Electrochemically deposition of catechol-chitosan hydrogel coating on coronary stent with robust copper ions immobilization capability and improved interfacial biological activity.

Establishing a facile and versatile strategy to confer coronary stent with improved interfacial biological activity is crucial for novel cardiovascular implants. Developing a coating with NO release ability catalyzed by metal ions, such as copper, will be highly advantageous for the functionalized surface modification of metal stents. However, most available strategies involve drawbacks of low efficiency, complex processes, and toxic chemicals.
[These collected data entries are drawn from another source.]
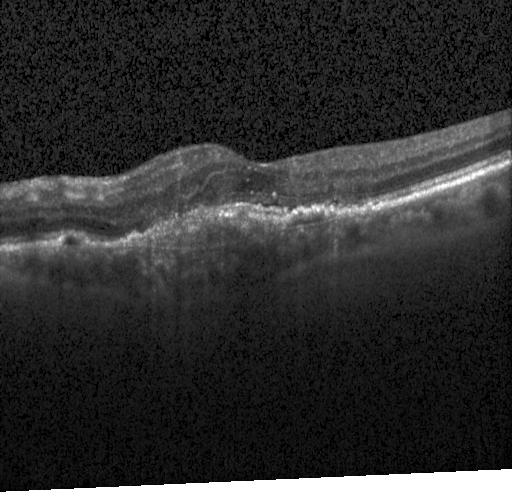 Fovea-centered; OCT B-scan
Diagnosis: a choroidal neovascular membrane.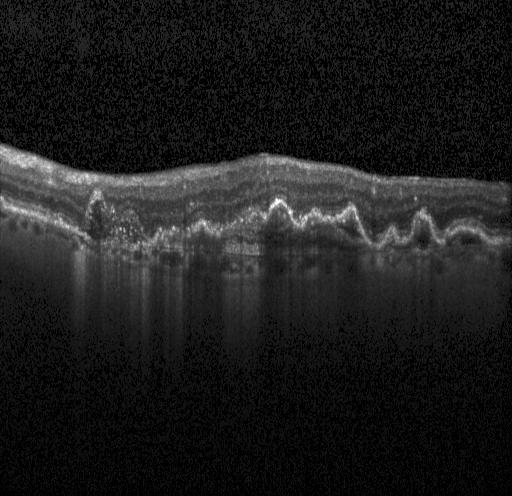

Retinal OCT B-scan — This B-scan demonstrates choroidal neovascularization.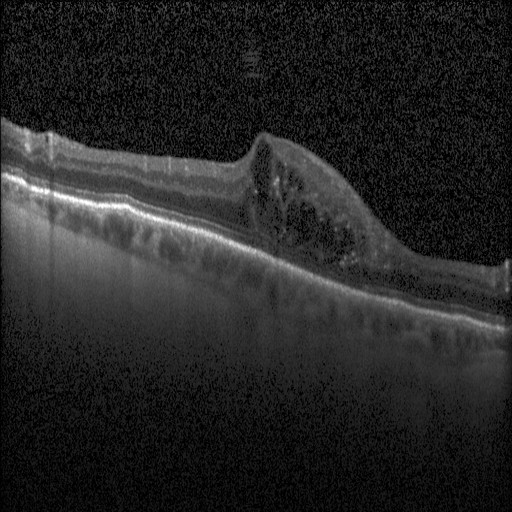
Spectral-domain optical coherence tomography. Instrument: Heidelberg Spectralis. Horizontal scan through the fovea. Retinal OCT cross-section
Dx: DME.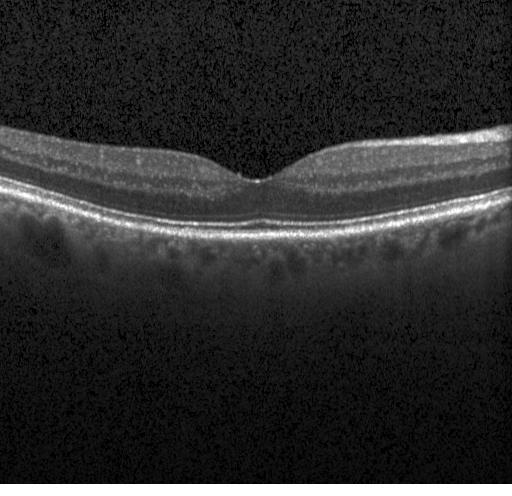 Finding: no CNV, DME, or drusen.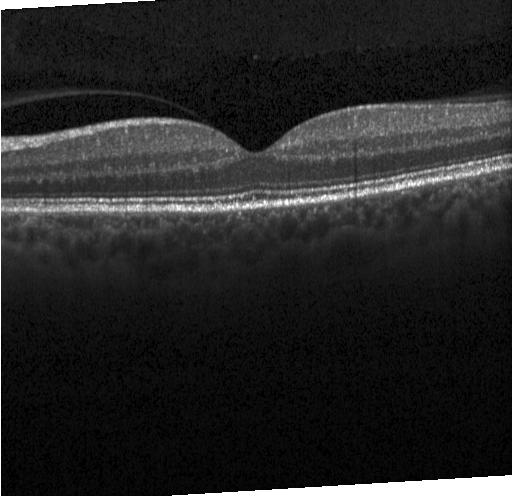
Spectral-domain optical coherence tomography · acquired on a Heidelberg Spectralis · macular scan · retinal OCT cross-section.
Impression: no choroidal neovascularization, no diabetic macular edema, and no drusen.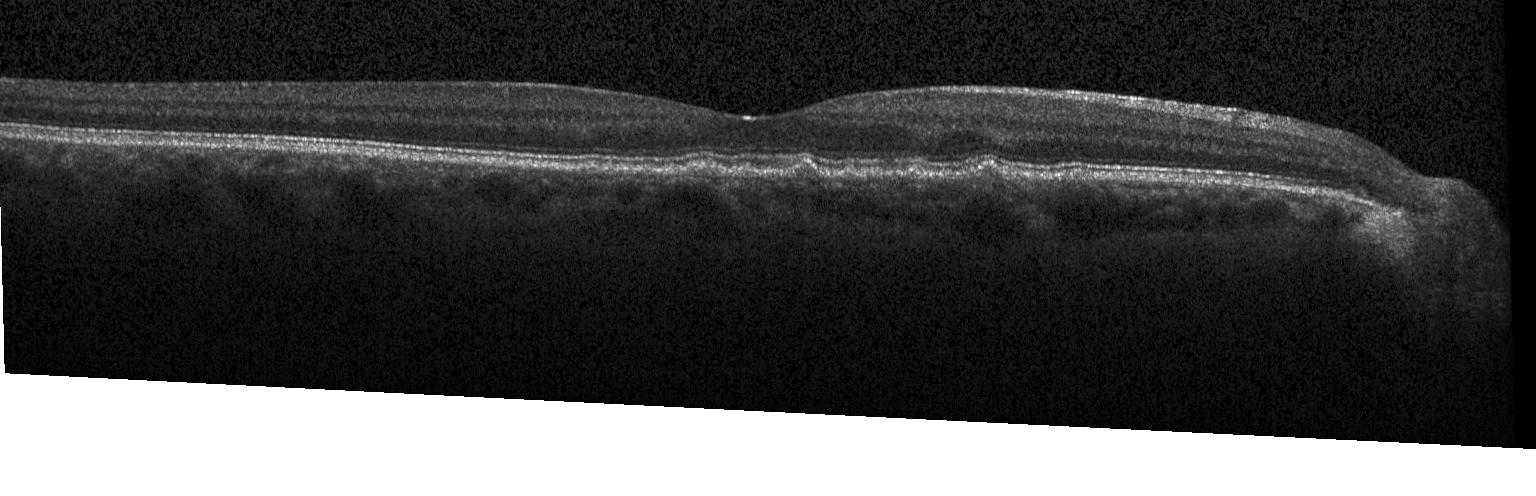

Macular scan, OCT line scan, Heidelberg Spectralis OCT system, spectral-domain OCT
This B-scan demonstrates drusen.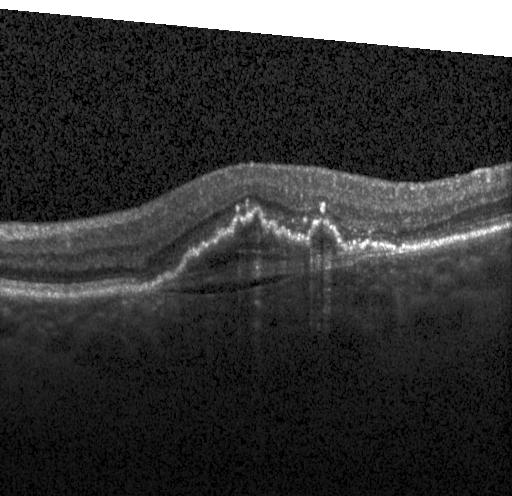

Retinal OCT B-scan.
Assessment: a choroidal neovascular membrane.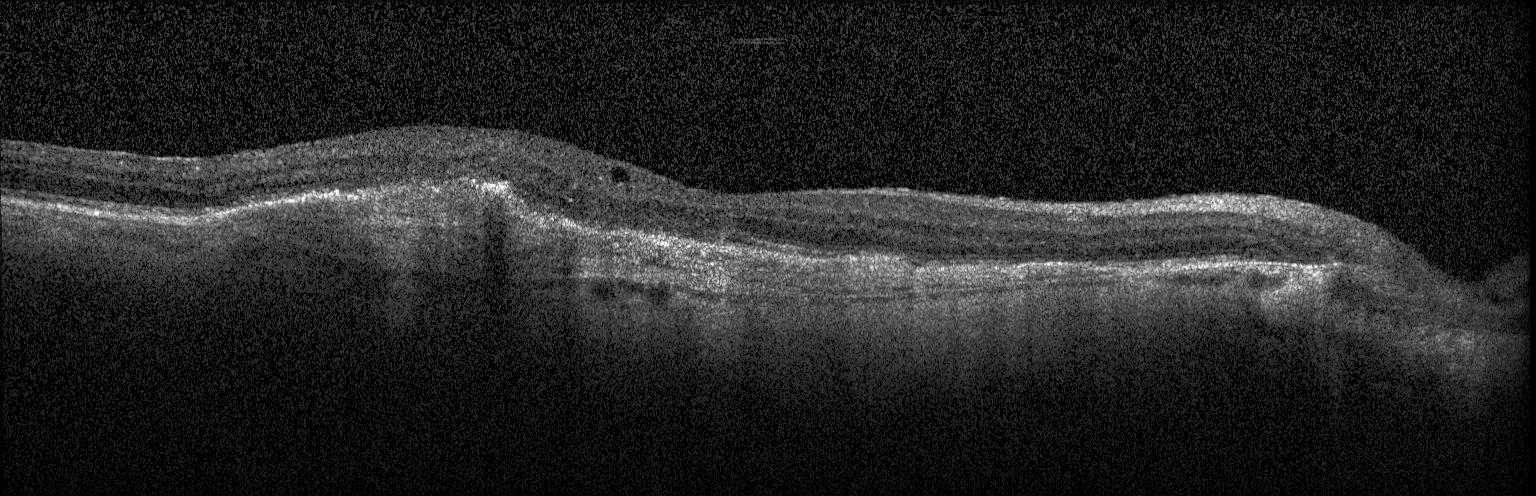 Fovea-centered · retinal OCT cross-section · Heidelberg Spectralis.
Finding: choroidal neovascularization (CNV).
Therefore, in this study, we report a green and facile electrobiofabrication method to construct the bioactive hydrogel coating by combining chitosan, catechol groups and copper ions on coronary stent and titanium surfaces. Experimental results demonstrated that the chitosan hydrogel coating can be precisely controlled synthesis via electrochemical deposition and serves as a versatile platform for copper ions immobilization. Additionally, mussel-inspired catechol groups could be chemically grafted on chitosan chains to further enhance the film mechanical properties and binding abilities of copper ions. Moreover, in vitro cell biocompatibility and catalyzed NO-generation activity have also been accessed and which suggesting great possibilities for biomedical applications. Therefore, by coupling the electrobiofabrication approach and multi-functionalities of the hybrid film, this report would advance the development of biomimetic hydrogel coating for vascular engineering (e.g., coronary stent) and other biomedical devices.